• 本文抜粋:
>>>>
2 SAMLメッセージ保護を使用したインバウンドSOAPリクエストの保護

この章に示されているユース・ケースを参照して、SAMLメッセージ保護を使用してインバウンドSOAPリクエストを保護する方法を理解できます。SAMLメッセージ保護を実装するには、WebLogic Serverユーザーの作成、Javaキーストアの作成などの一連のタスクを実行する必要があります。

2.1 ユース・ケース: SAMLベース認証を使用したインバウンドSOAPリクエストの保護

ユース・ケースの説明、ソリューションのサマリー、関連するコンポーネントおよびリンクされたドキュメント・リソースを参照して、SAMLベースの認証を使用したインバウンドSOAPリクエストを保護できます。

ユース・ケース

次の目的のためにインバウンドSOAPリクエストを保護します。

  • メッセージ・レベルの保護(つまり、メッセージの整合性とメッセージの機密性)を実行します。

  • WS-Security 1.1標準に従ったインバウンドSOAPリクエストのSAMLベース認証を提供します。

解決策

WS-Security 1.1に準拠しているOracle Web Services Manager (OWSM) SAMLポリシーをWebサービスおよびクライアントにアタッチして、必要なキーおよびキーストアを構成します。

コンポーネント
  • Oracle Fusion Middleware

  • Oracle Web Services Manager(OWSM)
<<<<
• 作業指示: SAMLメッセージ保護によるインバウンドSOAPリクエストの保護を扱った本文を、最後に示された部分の後から書き継いでください。

• 抽出された行:
>>>>
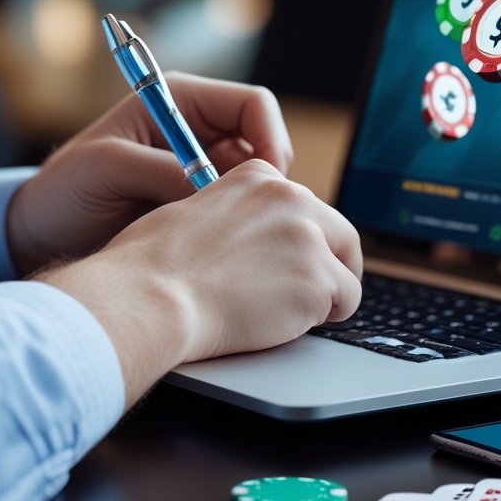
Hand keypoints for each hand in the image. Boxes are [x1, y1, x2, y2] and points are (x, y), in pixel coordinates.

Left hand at [6, 73, 294, 274]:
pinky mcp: (199, 209)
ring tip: (229, 239)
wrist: (39, 236)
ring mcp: (202, 172)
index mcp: (180, 102)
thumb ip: (161, 169)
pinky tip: (219, 252)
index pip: (254, 106)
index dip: (271, 137)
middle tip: (254, 220)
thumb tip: (212, 186)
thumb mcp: (105, 168)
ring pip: (257, 186)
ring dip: (253, 210)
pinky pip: (238, 216)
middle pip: (265, 147)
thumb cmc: (62, 190)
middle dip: (267, 182)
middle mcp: (199, 133)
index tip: (267, 180)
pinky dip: (238, 232)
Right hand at [35, 159, 362, 406]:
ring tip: (294, 311)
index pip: (305, 205)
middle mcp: (291, 198)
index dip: (302, 237)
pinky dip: (326, 317)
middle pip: (339, 232)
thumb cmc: (153, 266)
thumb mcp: (194, 211)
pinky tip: (292, 323)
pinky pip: (348, 302)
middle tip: (309, 290)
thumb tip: (255, 239)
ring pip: (347, 269)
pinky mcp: (319, 280)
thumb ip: (236, 217)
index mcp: (259, 178)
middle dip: (329, 263)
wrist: (153, 299)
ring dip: (328, 293)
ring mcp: (309, 238)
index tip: (291, 259)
<<<<
• 演習の出力:
  • 保護するWebサービスおよびクライアント・アプリケーション

必須ドキュメント

このユース・ケースを完了するには、次のドキュメント・リソースを参照してください。

このユース・ケースは、次の操作に必要なステップを示します。

  • インバウンドSOAPリクエストのSAMLベース認証を使用したメッセージ・レベルの保護を実行するため、適切なOWSMセキュリティ・ポリシーをアタッチします。

    特に、次のポリシーをクライアントおよびサービスにそれぞれアタッチします。

    • wss11_saml_token_with_message_protection_client_policy

    • wss11_saml_token_with_message_protection_service_policy

  • 必要なキーおよびキーストアを構成します。

メッセージは、WS-Securityの対称キー・テクノロジのBasic 128スイートを使用して保護されます。具体的には、RSAキー・メカニズム(メッセージの機密性)、SHA-1ハッシュ・アルゴリズム(メッセージの整合性)、およびAES-128ビットの暗号化が使用されます。そのため、keytool(またはその他のツール)を使用してこのポリシーに必要な署名や暗号化キーを作成する場合は、必ずRSAキー・メカニズム、SHA-1アルゴリズム、そしてAES-128ビット暗号化を使用して、キーのポリシー要件を満たす必要があります。サポートされているアルゴリズム・スイートの詳細は、『Oracle Web Services ManagerによるWebサービスの保護とポリシーの管理』サポートされているアルゴリズム・スイートに関する項を参照してください。

2.2 SAMLメッセージ保護を使用したインバウンドSOAPリクエストの保護

Webサービスを構成する前に、必要な秘密キーおよび証明書のタイプ、キーおよびキーストアの名前を決定する必要があります。それから、それらに従って環境を設定できます。

次の項では、SAMLメッセージ保護のユース・ケースの追加のバックグラウンドについて説明します。

詳細は、「Oracle Web Services Managerの理解」キーと証明書の理解に関する項wss11に関する項を参照してください。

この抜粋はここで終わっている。